We are pleased to announce a new MPRAs container track on the human genome assembly (GRCh38/hg38), gathering results from massively parallel reporter assays (MPRAs). MPRAs are high-throughput methods that measure the regulatory activity of thousands of candidate DNA sequences in parallel by linking each fragment to a barcoded reporter gene and quantifying the resulting reporter RNA.

The container brings together two complementary data sources: tested enhancer elements and allele-resolved variant effects. MPRA Base captures element-level activity, identifying which candidate DNA fragments function as regulatory elements in a given cell line. MPRAVarDB captures variant-level allelic effects, quantifying how individual SNPs change reporter activity between reference and alternate alleles, useful for fine-mapping GWAS signals and prioritizing causal regulatory variants.

The MPRA Base subtrack displays 40,938 experimentally tested cis-regulatory elements curated from the MPRA Base database (Zhao et al., 2023), drawn from 10 MPRA, STARR-seq, and related reporter experiments across six cell lines (HepG2, HUES64, mESC, NPC, HEK293FT, and UACC903). Each item is colored by within-experiment percentile rank: red for the top quartile, orange for the 50–74th percentile, and blue for the bottom half. The track also exposes the assayed oligo sequence and a variant-allele-type field (reference / alternate / NA) so users can distinguish standard enhancer-element tests from allelic comparisons.

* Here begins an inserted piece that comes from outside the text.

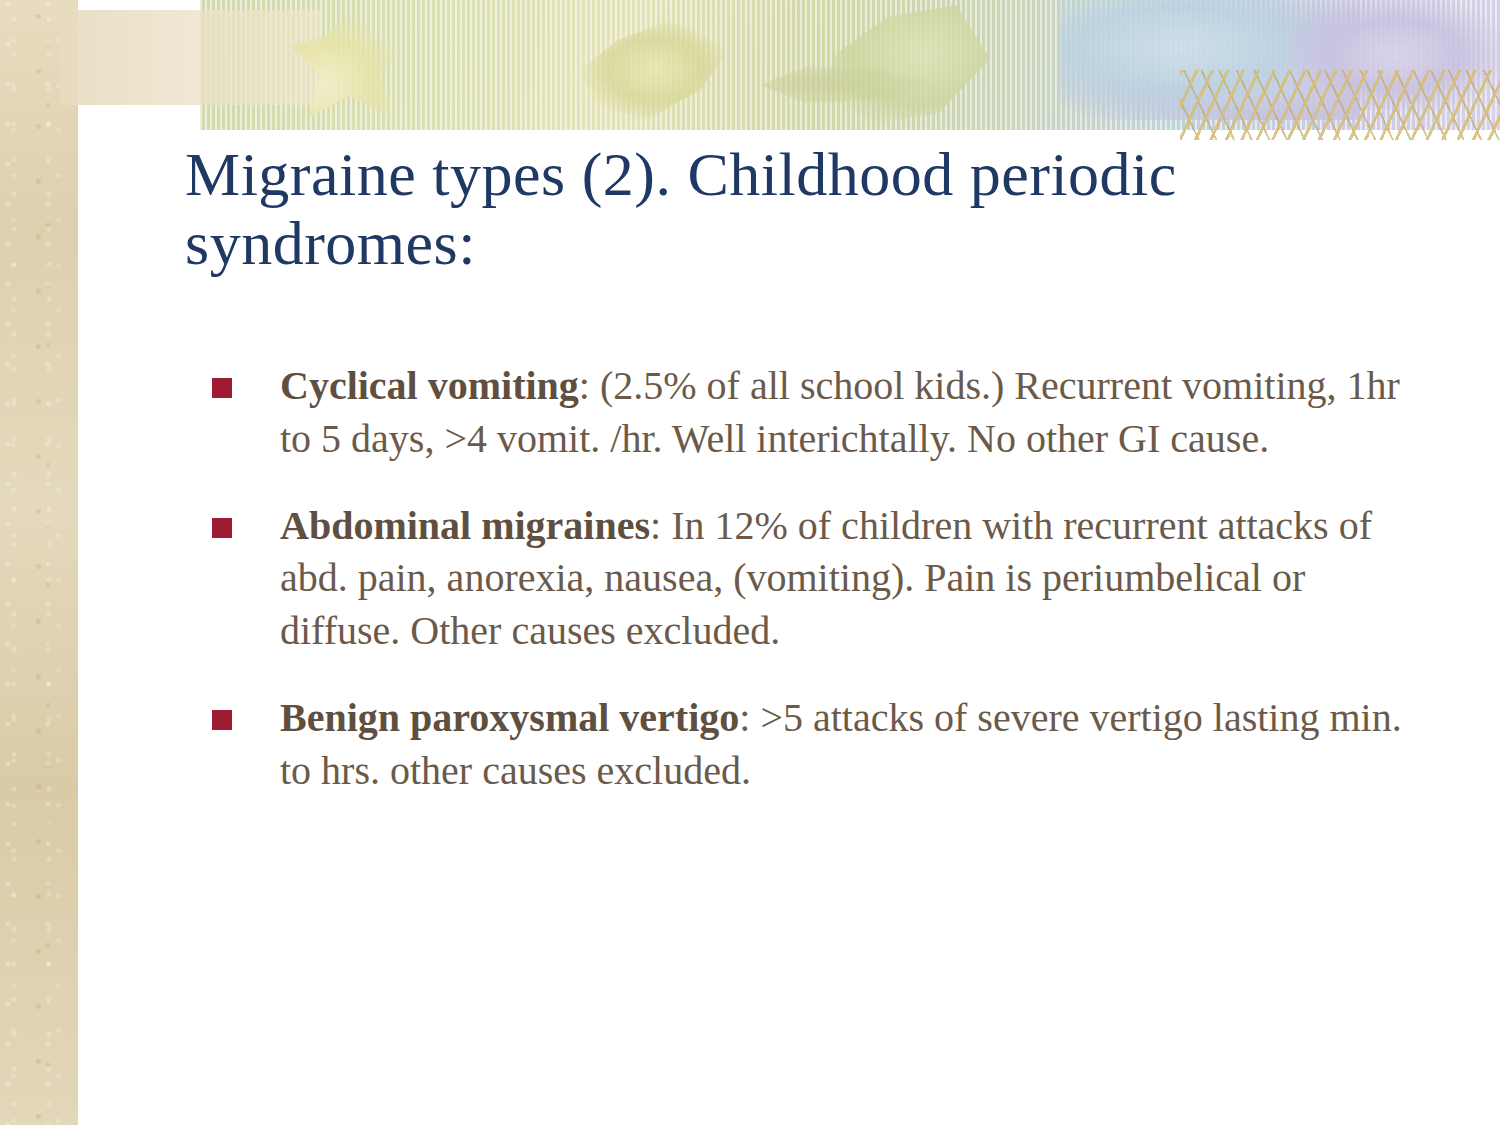Migraine types (2). Childhood periodic syndromes:
Cyclical vomiting: (2.5% of all school kids.) Recurrent vomiting, 1hr to 5 days, >4 vomit. /hr. Well interichtally. No other GI cause.
Abdominal migraines: In 12% of children with recurrent attacks of abd. pain, anorexia, nausea, (vomiting). Pain is periumbelical or diffuse. Other causes excluded.
Benign paroxysmal vertigo: >5 attacks of severe vertigo lasting min. to hrs. other causes excluded.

The MPRAVarDB subtrack displays 239,028 variants tested for allelic regulatory effects across 18 MPRA studies, more than 30 cell lines, and more than 30 human diseases or traits (curated by MPRAVarDB; Jin et al., 2024). Variants come from GWAS fine-mapping for neurodegenerative, autoimmune, oncologic, and other disease loci, eQTL fine-mapping in lymphoblastoid cells, saturation mutagenesis of 20 disease-associated regulatory elements, and several focused screens. Items are colored by statistical significance: dark red for variants with FDR < 0.05, orange for nominal p < 0.05 but FDR ≥ 0.05, and grey for the rest.

MPRA Base elements and MPRAVarDB variants at the TERT promoter (chr5, GRCh38/hg38). MPRA Base (top) shows reporter activity for melanoma risk variants tested in HEK293FT and UACC903 cells (Choi et al., 2020). MPRAVarDB (bottom) highlights high-confidence allelic effects from saturation mutagenesis of the TERT promoter (Kircher et al., 2019).

See the MPRA Base and MPRAVarDB track description pages for the full list of contributing studies, per-study scoring methodology, and notes on how to interpret raw scores and log2 fold change across studies that use different statistical frameworks.

We would like to thank Varda Singhal, Jianyu Zhao, and the Ahituv Lab at UCSF for creating and curating the MPRA Base database, and Weijia Jin and the MPRAVarDB team at the University of Florida for the variant-effect resource.